**Provided text**
──────
On another note – relating to Don's "of course not". It seems reminiscent of the way he often precedes a lie (or covers up his ignorance) with "of course". It was discussed in this thread: http://www.lippsisters.com/2008/11/26/a-thing-lik...
March 24th, 2009 at 2:26 pm
Midge helped with this disguise alot. She refuses to talk about Betty and Don has not met most of Midge’s friends until the relationship has run its corse. Therefore they only existed for eachother.
Rachel paradoxically brings him to a larger world and gives a sense of true intimacy thus far absent from Don’s life. She may have compared her sister to a bitch, but look at her and Barbara and compare to Betty and her brother.
Through “The Jet Set” if not “The Mountain King” Don seems attached a nomadic existence. Likenothing he touches touches hime back.
March 24th, 2009 at 2:37 pm
It is sad when you think about it but it's so much better to be the mistress than the wife, no matter what they say. At least in Don's life, they are the only ones who get to see the real him; the vulnerable him. I wouldn't be surprised if the only time Betty had seen him cry would have been at the birth of one of his children. They also have all the cards on the table, the only thing they don't know is how the wife "really" is. Whereas, the wife is completely in the dark.
I agree with #9 on why he confided to Peggy, but also believe that Don would never reveal his flaws (the affairs) to any of the guys. To them, he's "Golden" and a mystery. He has to maintain his superiority over them, including Roger. That's what the Don persona gives to Dick Whitman; it's his own Superman to his real-life Clark Kent. If they knew, or let's say, if he knew that they knew, he might as well be his father.
In reference to the shirts in the desk drawer. They were not only a sign of affairs, they would also be available for after a swim or tennis at "the club." Of course, I'm not saying that's Don's reason for them…
March 24th, 2009 at 2:57 pm
Don likely knew — on some level — that Peggy knows about the affairs to some degree, ever since she did the "Oh, I'm so stupid" dance to cover for him with Betty when he was (ironically) meeting Adam in "5G." Plus, Don kept her secret, per #9.
As for Rachel, Don could have believed the "of course not" when he said it, not only because of the denial running through his life, but also because (as suggested upthread) he may really have been attracted to Rachel in a way he was not to others, incl. Midge. The "of course not" translates for him as "the others didn't matter." Had Bobbie asked, I'm not sure that he would have said "of course not." It's just as likely that it would have provoked the angry outburst like we saw in the hotel room.
March 24th, 2009 at 4:25 pm
#11 OK, I can see that. It’s disgusting, but I can see the twisted logic.
Never dated a married person, thank god, so I don’t know the playbook.
──────
Extracted page text data
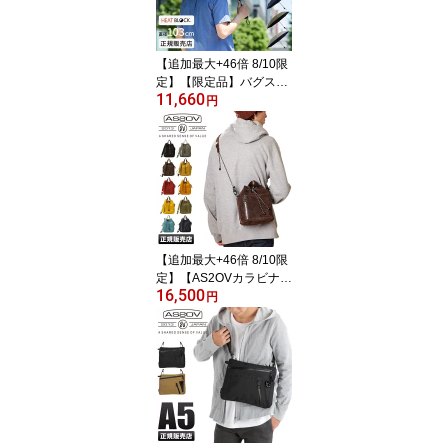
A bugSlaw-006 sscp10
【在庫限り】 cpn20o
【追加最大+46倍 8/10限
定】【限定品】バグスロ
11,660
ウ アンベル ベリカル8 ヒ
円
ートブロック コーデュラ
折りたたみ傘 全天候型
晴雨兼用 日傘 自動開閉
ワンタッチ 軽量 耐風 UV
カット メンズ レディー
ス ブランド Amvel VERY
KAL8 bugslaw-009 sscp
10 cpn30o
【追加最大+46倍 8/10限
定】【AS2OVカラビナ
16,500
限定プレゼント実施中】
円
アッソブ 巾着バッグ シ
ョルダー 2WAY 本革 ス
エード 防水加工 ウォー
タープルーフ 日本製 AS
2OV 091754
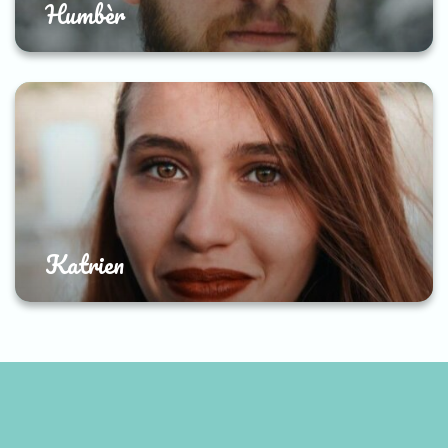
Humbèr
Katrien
──────
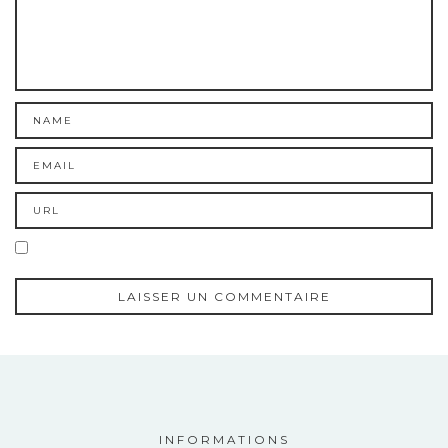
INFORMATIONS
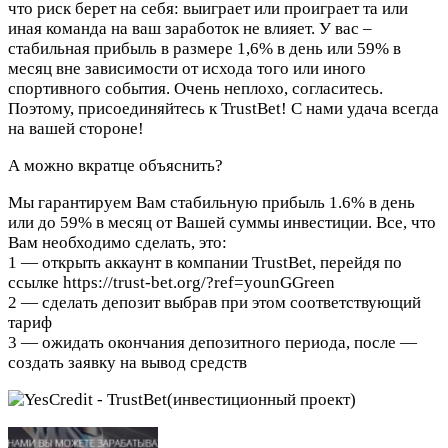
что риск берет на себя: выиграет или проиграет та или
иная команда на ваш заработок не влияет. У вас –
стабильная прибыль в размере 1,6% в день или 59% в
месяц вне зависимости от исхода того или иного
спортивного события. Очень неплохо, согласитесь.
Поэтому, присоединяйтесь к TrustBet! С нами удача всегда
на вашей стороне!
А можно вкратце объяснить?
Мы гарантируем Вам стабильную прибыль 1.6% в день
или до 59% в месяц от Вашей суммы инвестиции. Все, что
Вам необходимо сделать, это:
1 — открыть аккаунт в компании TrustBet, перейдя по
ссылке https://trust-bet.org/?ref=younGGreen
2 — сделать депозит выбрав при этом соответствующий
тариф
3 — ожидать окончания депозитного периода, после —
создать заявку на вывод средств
──────
**Task brief**
Carry on the comment thread about Don and his affairs, starting right after its last comment.

**Solved problem**
March 24th, 2009 at 10:17 pm
The problem with over-analyzing a show like this is you begin to see the cracks in its foundation — the inconsistencies and gaping holes that make you furrow your brow and exclaim WTF. This is just another instance of that.
Maybe that's part of what makes it so fascinating — trying to figure out how they're going to explain the inconsistencies.
Maybe Don's "of course not" refers to his having more than one mistress at a time. Okay, I'm being tongue in cheek, but kind of not. He has a reputation, but we've also seen him refuse women on several occasions, and we know he's particular about the women he favors. He has Betty, and he has his feisty female of the moment, but he doesn't seem to attempt more than that.
I remember that scene where he's waiting in the hallway for Midge to return home. How long had he been there? And how did he know that she'd return in a reasonable amount of time? How long was he willing to wait for her? In my experience, a true player has a long list of women he can call when one of the others is unavailable — even if they're past tense. Yet, there's Don sitting in the hallway, waiting for Midge to come home. Why not seek out one of his other girlfriends, or at least go to the movies, which we know he does on occasion? I guess he just wanted or needed Midge at that moment?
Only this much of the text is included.